__What you have to do__: Reproduce all of the data below word for word, keeping every line as it appears.

__Records to use__:
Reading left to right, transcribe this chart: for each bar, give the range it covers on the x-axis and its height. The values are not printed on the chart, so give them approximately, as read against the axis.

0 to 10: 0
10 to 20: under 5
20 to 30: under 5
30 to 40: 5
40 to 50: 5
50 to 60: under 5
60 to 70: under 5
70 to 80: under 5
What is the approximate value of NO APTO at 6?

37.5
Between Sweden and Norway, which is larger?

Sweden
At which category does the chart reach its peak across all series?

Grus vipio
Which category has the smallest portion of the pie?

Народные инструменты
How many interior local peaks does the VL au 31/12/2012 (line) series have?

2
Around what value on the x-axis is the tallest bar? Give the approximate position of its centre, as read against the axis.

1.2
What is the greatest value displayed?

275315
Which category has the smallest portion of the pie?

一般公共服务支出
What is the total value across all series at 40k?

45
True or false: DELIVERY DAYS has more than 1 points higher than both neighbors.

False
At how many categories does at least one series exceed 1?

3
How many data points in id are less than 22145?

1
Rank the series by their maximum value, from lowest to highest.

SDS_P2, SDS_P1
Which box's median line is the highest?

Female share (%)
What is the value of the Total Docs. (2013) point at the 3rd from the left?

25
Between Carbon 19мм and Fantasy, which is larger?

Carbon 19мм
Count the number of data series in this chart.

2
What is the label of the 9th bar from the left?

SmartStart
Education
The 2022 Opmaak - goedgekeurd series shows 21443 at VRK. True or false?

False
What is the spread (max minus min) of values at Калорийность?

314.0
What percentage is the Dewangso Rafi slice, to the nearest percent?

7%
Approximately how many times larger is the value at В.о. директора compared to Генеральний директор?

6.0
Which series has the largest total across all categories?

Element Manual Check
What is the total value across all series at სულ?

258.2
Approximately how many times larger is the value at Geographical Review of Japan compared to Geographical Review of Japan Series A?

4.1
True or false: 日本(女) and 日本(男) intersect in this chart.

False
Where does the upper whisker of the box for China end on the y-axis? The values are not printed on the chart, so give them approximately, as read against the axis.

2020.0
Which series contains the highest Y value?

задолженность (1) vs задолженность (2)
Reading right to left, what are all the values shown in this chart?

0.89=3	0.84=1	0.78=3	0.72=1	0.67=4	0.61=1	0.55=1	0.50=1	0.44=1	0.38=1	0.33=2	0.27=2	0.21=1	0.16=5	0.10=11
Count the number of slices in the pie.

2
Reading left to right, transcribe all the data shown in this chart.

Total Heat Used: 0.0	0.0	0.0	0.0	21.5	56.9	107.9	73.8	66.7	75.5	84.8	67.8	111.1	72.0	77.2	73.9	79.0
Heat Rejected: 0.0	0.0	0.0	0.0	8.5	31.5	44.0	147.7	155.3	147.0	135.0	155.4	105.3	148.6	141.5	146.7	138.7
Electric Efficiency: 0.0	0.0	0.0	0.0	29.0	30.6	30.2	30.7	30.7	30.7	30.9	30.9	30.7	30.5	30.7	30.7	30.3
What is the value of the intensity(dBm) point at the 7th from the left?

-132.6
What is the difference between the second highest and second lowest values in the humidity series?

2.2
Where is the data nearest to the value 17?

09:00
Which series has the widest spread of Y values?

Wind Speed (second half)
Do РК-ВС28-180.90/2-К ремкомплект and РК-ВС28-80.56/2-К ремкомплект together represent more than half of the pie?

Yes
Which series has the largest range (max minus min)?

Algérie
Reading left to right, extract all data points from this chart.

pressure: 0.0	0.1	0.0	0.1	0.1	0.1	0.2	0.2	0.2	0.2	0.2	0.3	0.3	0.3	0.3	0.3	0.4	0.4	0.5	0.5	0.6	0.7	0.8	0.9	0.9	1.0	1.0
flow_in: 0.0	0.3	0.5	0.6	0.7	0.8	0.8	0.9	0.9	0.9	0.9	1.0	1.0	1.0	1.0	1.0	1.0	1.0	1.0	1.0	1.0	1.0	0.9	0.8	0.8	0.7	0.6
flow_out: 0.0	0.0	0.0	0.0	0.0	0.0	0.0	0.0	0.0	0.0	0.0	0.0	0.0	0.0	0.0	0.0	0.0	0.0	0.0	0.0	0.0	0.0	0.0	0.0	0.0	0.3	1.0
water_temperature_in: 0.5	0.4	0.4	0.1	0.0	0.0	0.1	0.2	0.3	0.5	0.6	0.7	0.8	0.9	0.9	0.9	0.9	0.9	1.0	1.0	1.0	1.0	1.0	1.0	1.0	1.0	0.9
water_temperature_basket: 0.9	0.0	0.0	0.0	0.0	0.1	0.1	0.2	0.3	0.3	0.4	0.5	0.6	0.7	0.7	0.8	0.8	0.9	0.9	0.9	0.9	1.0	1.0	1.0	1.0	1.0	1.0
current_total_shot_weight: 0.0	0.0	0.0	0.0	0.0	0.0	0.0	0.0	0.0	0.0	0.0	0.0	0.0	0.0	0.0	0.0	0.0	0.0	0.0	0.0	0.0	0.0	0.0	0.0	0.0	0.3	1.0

__Exercise result__:
Reading left to right, transcribe this chart: for each bar, give the range it covers on the x-axis and its height. The values are not printed on the chart, so give them approximately, as read against the axis.

0 to 10: 0
10 to 20: under 5
20 to 30: under 5
30 to 40: 5
40 to 50: 5
50 to 60: under 5
60 to 70: under 5
70 to 80: under 5
What is the approximate value of NO APTO at 6?

37.5
Between Sweden and Norway, which is larger?

Sweden
At which category does the chart reach its peak across all series?

Grus vipio
Which category has the smallest portion of the pie?

Народные инструменты
How many interior local peaks does the VL au 31/12/2012 (line) series have?

2
Around what value on the x-axis is the tallest bar? Give the approximate position of its centre, as read against the axis.

1.2
What is the greatest value displayed?

275315
Which category has the smallest portion of the pie?

一般公共服务支出
What is the total value across all series at 40k?

45
True or false: DELIVERY DAYS has more than 1 points higher than both neighbors.

False
At how many categories does at least one series exceed 1?

3
How many data points in id are less than 22145?

1
Rank the series by their maximum value, from lowest to highest.

SDS_P2, SDS_P1
Which box's median line is the highest?

Female share (%)
What is the value of the Total Docs. (2013) point at the 3rd from the left?

25
Between Carbon 19мм and Fantasy, which is larger?

Carbon 19мм
Count the number of data series in this chart.

2
What is the label of the 9th bar from the left?

SmartStart
Education
The 2022 Opmaak - goedgekeurd series shows 21443 at VRK. True or false?

False
What is the spread (max minus min) of values at Калорийность?

314.0
What percentage is the Dewangso Rafi slice, to the nearest percent?

7%
Approximately how many times larger is the value at В.о. директора compared to Генеральний директор?

6.0
Which series has the largest total across all categories?

Element Manual Check
What is the total value across all series at სულ?

258.2
Approximately how many times larger is the value at Geographical Review of Japan compared to Geographical Review of Japan Series A?

4.1
True or false: 日本(女) and 日本(男) intersect in this chart.

False
Where does the upper whisker of the box for China end on the y-axis? The values are not printed on the chart, so give them approximately, as read against the axis.

2020.0
Which series contains the highest Y value?

задолженность (1) vs задолженность (2)
Reading right to left, what are all the values shown in this chart?

0.89=3	0.84=1	0.78=3	0.72=1	0.67=4	0.61=1	0.55=1	0.50=1	0.44=1	0.38=1	0.33=2	0.27=2	0.21=1	0.16=5	0.10=11
Count the number of slices in the pie.

2
Reading left to right, transcribe all the data shown in this chart.

Total Heat Used: 0.0	0.0	0.0	0.0	21.5	56.9	107.9	73.8	66.7	75.5	84.8	67.8	111.1	72.0	77.2	73.9	79.0
Heat Rejected: 0.0	0.0	0.0	0.0	8.5	31.5	44.0	147.7	155.3	147.0	135.0	155.4	105.3	148.6	141.5	146.7	138.7
Electric Efficiency: 0.0	0.0	0.0	0.0	29.0	30.6	30.2	30.7	30.7	30.7	30.9	30.9	30.7	30.5	30.7	30.7	30.3
What is the value of the intensity(dBm) point at the 7th from the left?

-132.6
What is the difference between the second highest and second lowest values in the humidity series?

2.2
Where is the data nearest to the value 17?

09:00
Which series has the widest spread of Y values?

Wind Speed (second half)
Do РК-ВС28-180.90/2-К ремкомплект and РК-ВС28-80.56/2-К ремкомплект together represent more than half of the pie?

Yes
Which series has the largest range (max minus min)?

Algérie
Reading left to right, extract all data points from this chart.

pressure: 0.0	0.1	0.0	0.1	0.1	0.1	0.2	0.2	0.2	0.2	0.2	0.3	0.3	0.3	0.3	0.3	0.4	0.4	0.5	0.5	0.6	0.7	0.8	0.9	0.9	1.0	1.0
flow_in: 0.0	0.3	0.5	0.6	0.7	0.8	0.8	0.9	0.9	0.9	0.9	1.0	1.0	1.0	1.0	1.0	1.0	1.0	1.0	1.0	1.0	1.0	0.9	0.8	0.8	0.7	0.6
flow_out: 0.0	0.0	0.0	0.0	0.0	0.0	0.0	0.0	0.0	0.0	0.0	0.0	0.0	0.0	0.0	0.0	0.0	0.0	0.0	0.0	0.0	0.0	0.0	0.0	0.0	0.3	1.0
water_temperature_in: 0.5	0.4	0.4	0.1	0.0	0.0	0.1	0.2	0.3	0.5	0.6	0.7	0.8	0.9	0.9	0.9	0.9	0.9	1.0	1.0	1.0	1.0	1.0	1.0	1.0	1.0	0.9
water_temperature_basket: 0.9	0.0	0.0	0.0	0.0	0.1	0.1	0.2	0.3	0.3	0.4	0.5	0.6	0.7	0.7	0.8	0.8	0.9	0.9	0.9	0.9	1.0	1.0	1.0	1.0	1.0	1.0
current_total_shot_weight: 0.0	0.0	0.0	0.0	0.0	0.0	0.0	0.0	0.0	0.0	0.0	0.0	0.0	0.0	0.0	0.0	0.0	0.0	0.0	0.0	0.0	0.0	0.0	0.0	0.0	0.3	1.0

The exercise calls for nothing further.